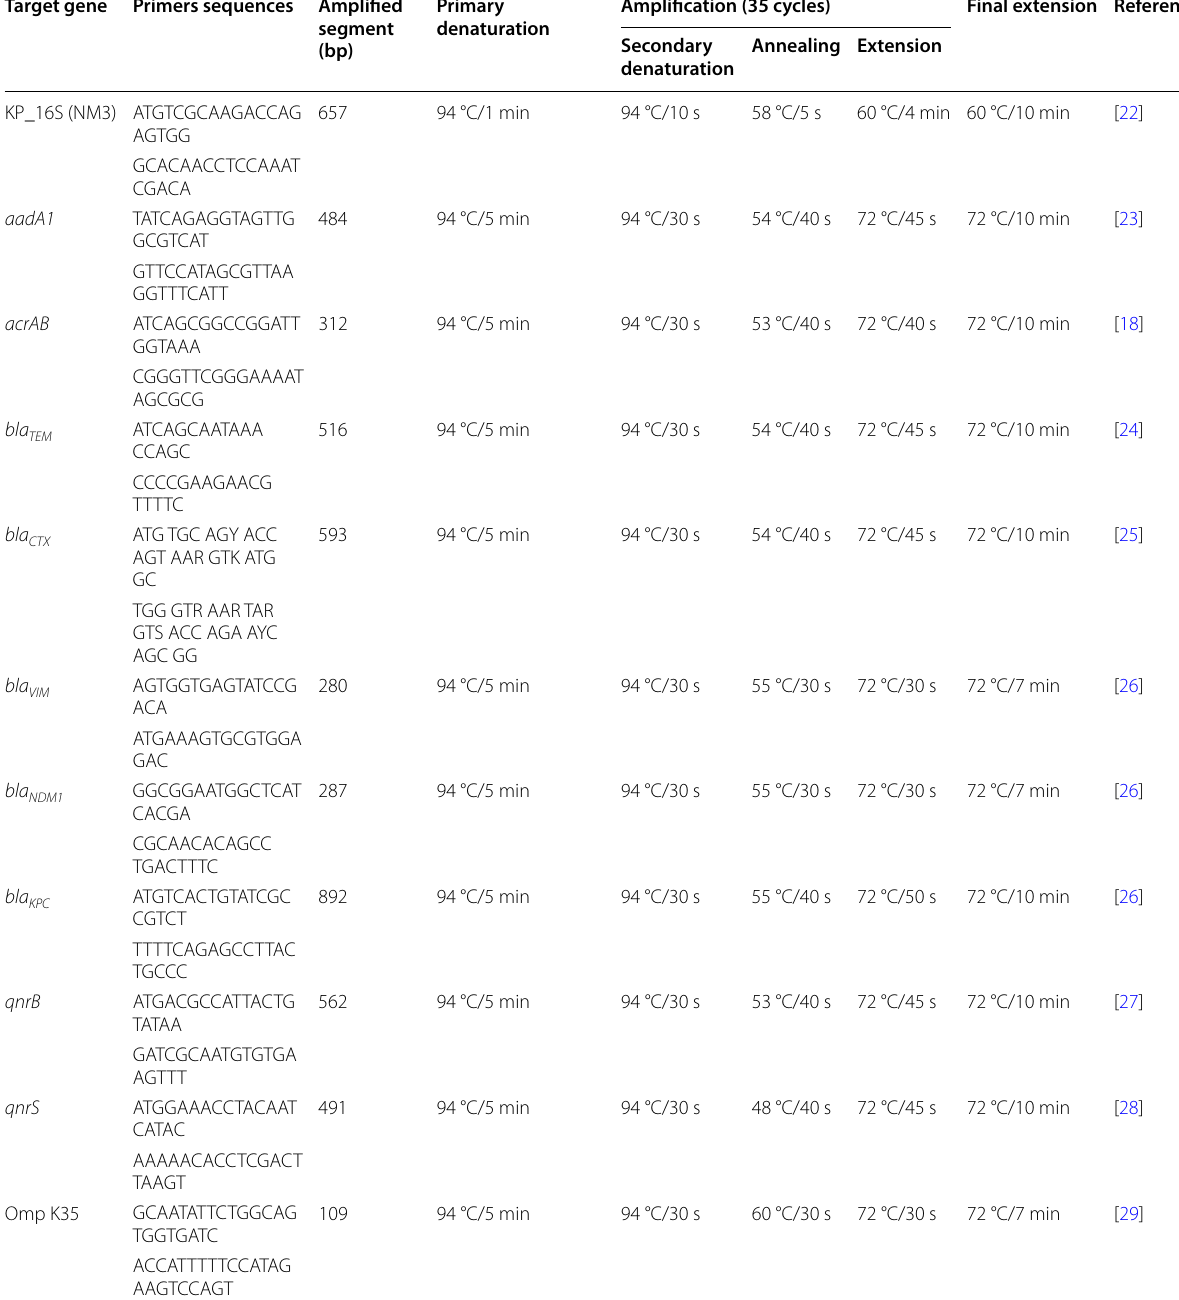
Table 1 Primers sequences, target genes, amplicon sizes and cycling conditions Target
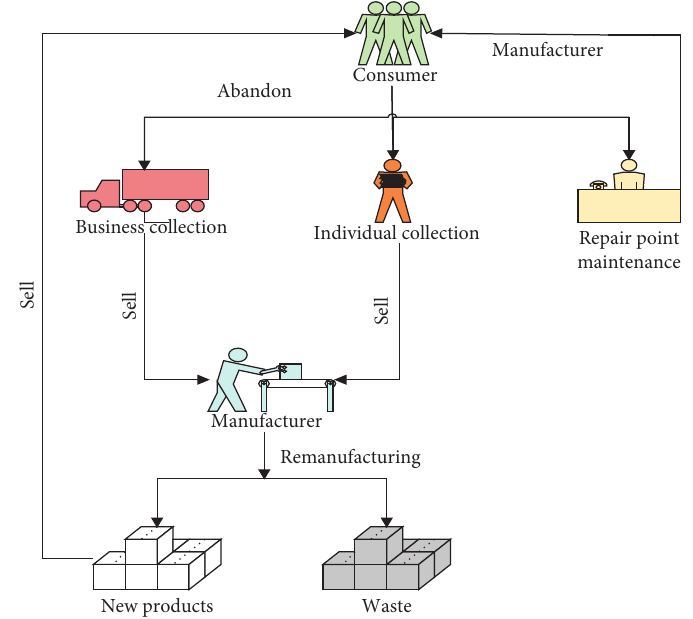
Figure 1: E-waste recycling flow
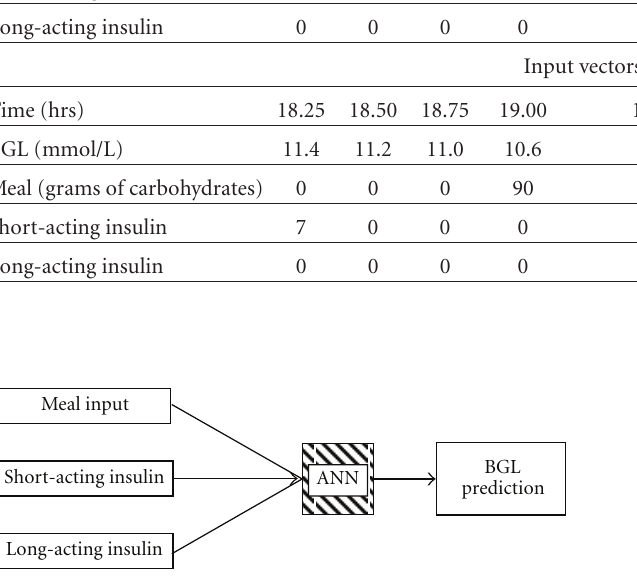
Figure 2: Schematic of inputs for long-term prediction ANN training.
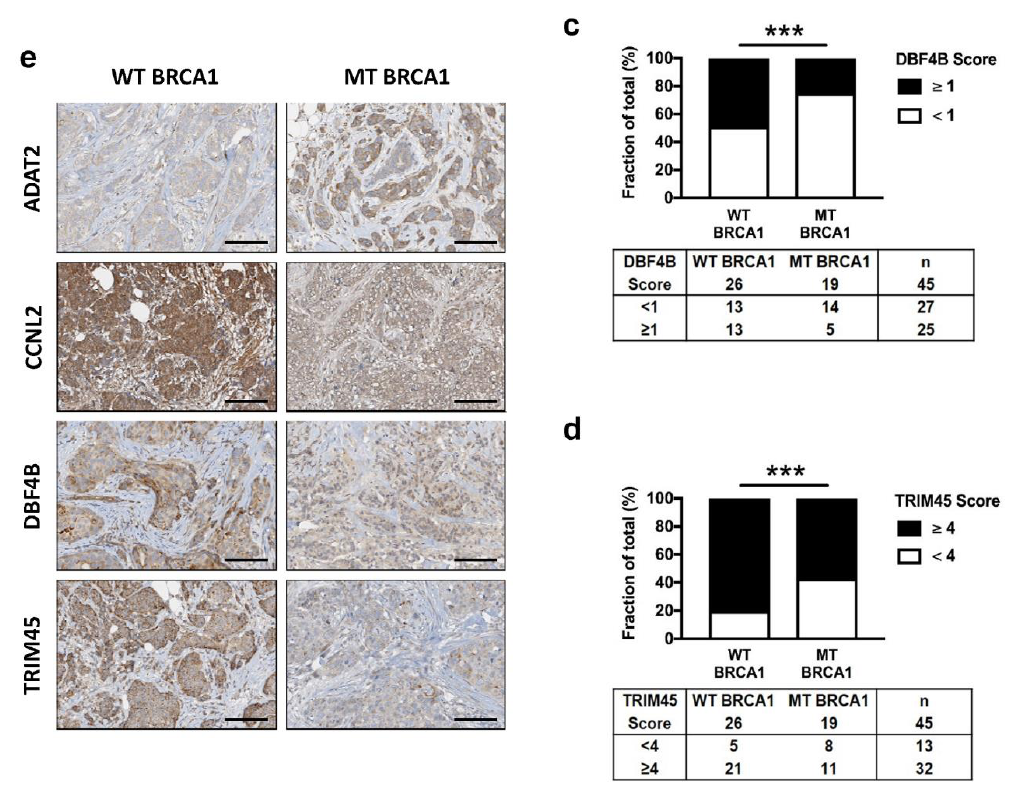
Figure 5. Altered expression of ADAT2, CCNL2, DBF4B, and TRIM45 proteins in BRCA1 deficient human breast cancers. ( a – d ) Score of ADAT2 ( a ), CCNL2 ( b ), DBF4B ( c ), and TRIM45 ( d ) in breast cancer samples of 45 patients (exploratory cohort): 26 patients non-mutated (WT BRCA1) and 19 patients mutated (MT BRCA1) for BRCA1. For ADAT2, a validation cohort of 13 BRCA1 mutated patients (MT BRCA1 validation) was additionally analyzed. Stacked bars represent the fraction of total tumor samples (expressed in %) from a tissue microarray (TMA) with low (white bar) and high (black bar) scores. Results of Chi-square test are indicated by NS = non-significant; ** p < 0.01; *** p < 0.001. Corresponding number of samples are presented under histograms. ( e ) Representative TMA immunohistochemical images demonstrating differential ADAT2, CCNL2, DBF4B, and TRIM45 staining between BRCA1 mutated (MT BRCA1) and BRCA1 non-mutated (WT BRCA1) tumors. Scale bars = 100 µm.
==
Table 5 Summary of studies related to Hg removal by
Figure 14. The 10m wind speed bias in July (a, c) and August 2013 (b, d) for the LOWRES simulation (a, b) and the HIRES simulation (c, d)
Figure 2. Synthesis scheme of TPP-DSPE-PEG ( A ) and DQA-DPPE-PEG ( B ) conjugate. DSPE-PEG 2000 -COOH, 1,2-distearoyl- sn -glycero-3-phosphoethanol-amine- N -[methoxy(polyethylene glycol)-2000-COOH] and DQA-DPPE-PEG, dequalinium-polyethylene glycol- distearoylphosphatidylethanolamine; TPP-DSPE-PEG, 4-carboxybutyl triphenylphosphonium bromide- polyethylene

#### [Exercise aim]
Each line of the listing above that includes the word "Table" is to be counted, and only the total reported.

#### [Exercise response]
2